Loans from IMF come with stringent conditions that end up precipitating worse social and economic challenges. Which is what happened to Kenya in the late 1980s and 1990s. But the situation seems dire and the chickens have come home to roost.

The prevailing situation is attributed to a combination of factors, including uncontrolled budgetary expansion driven by huge infrastructural projects funded through heavy borrowing.

Added to this is the fact that the borrowed cash is wasted or simply stolen, meaning taxpayers never get value from the loans that keep rising.

Too much money is also spent on bloated workforce at the national and county governments and dysfunctional parastatals. Covid-19 that has sunk world economies has only made a bad situation worse.

Sh270 billion loan

A review of some of the decisions made in recent years explain why we are in a hole. In 2014, the government obtained a total of Sh270 billion loan through Eurobond, but the money has never been properly accounted for.

The government also built the Standard Gauge Railway from Mombasa to Nairobi that was completed in 2017 at a cost of Sh327 billion.

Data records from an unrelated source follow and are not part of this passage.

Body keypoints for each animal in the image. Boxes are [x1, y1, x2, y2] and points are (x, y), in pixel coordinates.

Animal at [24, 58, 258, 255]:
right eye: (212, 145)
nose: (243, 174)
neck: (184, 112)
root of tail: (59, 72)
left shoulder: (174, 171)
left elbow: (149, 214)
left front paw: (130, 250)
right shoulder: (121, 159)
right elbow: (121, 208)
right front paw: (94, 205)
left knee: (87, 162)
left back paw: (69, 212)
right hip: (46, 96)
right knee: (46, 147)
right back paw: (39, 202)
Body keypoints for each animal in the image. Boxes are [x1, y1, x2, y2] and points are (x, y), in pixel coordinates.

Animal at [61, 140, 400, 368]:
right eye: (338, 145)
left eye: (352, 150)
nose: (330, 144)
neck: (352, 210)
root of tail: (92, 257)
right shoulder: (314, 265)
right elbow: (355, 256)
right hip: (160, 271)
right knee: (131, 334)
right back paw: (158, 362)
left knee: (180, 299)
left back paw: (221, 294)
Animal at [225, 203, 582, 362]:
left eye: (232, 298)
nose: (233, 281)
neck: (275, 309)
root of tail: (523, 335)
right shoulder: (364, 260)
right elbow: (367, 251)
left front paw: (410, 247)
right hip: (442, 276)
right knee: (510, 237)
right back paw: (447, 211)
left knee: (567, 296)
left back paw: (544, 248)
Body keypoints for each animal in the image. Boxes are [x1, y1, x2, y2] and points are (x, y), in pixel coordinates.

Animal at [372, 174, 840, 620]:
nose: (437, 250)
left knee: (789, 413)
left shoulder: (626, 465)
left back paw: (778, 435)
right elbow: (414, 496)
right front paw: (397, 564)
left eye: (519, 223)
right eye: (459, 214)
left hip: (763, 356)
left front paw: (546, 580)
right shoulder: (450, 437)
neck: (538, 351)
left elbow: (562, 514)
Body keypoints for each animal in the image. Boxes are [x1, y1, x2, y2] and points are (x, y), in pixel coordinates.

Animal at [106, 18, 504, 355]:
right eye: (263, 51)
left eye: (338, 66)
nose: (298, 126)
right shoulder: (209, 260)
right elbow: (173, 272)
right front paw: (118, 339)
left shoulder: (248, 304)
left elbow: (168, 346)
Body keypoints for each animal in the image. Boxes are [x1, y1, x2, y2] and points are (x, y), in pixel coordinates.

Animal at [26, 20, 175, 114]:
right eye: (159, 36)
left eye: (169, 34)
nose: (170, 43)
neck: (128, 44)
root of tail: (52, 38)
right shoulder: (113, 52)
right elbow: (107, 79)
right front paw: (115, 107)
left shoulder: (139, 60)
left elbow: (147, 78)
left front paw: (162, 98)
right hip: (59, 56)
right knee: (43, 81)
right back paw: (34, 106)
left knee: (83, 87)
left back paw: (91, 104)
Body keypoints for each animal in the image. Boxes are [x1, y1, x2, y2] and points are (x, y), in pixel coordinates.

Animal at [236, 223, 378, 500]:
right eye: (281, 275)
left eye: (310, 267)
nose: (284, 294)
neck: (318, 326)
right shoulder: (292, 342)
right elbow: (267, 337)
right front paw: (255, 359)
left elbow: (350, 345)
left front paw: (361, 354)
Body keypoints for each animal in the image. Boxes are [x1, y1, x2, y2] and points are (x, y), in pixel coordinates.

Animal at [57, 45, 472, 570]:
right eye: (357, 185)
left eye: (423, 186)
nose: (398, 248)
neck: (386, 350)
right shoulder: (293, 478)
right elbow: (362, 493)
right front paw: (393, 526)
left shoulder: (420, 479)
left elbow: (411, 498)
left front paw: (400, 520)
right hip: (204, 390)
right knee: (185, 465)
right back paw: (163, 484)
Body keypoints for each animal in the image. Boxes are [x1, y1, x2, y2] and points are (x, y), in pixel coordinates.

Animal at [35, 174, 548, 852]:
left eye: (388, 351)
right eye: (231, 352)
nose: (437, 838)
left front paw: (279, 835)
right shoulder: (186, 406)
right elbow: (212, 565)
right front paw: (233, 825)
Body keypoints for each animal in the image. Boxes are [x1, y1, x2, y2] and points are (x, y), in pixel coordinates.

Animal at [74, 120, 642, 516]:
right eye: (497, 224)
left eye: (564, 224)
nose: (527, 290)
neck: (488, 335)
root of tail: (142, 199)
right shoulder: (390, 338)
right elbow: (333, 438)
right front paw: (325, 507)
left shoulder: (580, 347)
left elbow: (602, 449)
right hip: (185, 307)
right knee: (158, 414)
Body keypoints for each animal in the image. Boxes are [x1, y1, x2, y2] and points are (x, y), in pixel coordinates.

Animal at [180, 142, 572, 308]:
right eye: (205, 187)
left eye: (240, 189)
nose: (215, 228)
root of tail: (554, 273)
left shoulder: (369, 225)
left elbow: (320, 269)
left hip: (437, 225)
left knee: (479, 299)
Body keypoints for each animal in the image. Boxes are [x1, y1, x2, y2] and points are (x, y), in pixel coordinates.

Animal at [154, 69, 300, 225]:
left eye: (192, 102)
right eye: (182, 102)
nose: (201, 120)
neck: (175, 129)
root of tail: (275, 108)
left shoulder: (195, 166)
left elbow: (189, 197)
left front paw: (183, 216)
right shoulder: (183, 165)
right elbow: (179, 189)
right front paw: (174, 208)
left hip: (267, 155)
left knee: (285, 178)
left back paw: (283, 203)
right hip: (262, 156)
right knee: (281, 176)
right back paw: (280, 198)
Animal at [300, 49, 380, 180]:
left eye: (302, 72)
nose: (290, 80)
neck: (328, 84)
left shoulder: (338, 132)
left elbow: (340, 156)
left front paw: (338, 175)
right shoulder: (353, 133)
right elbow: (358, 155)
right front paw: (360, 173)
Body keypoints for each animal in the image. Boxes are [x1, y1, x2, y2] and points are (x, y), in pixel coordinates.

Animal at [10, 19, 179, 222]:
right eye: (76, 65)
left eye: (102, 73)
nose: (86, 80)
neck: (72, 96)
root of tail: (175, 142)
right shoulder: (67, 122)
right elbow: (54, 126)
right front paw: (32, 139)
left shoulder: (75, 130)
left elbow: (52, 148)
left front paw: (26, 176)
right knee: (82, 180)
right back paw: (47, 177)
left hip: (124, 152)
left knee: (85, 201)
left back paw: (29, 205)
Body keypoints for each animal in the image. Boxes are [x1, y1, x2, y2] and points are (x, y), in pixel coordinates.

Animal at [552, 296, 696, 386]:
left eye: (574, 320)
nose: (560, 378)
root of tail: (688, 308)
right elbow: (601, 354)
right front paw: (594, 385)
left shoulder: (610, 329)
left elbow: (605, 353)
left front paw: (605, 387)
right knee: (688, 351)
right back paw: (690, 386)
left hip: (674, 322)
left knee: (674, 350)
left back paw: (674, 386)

An extension of the line from Nairobi to Naivasha was completed last year at another cost of Sh150 billion. However, SGR is perennially making losses, meaning that rather than pay for itself, taxpayers have to pay the loan. Lately, the country has been grappling with loss of billions through phantom dam projects.

Going back for another IMF loan is a bitter pill and a claw-back to steps to free ourselves from the yoke of Bretton Woods lenders. Kenya’s recourse rests on proper economic planning, stringent expenditures and curbing theft of public resources.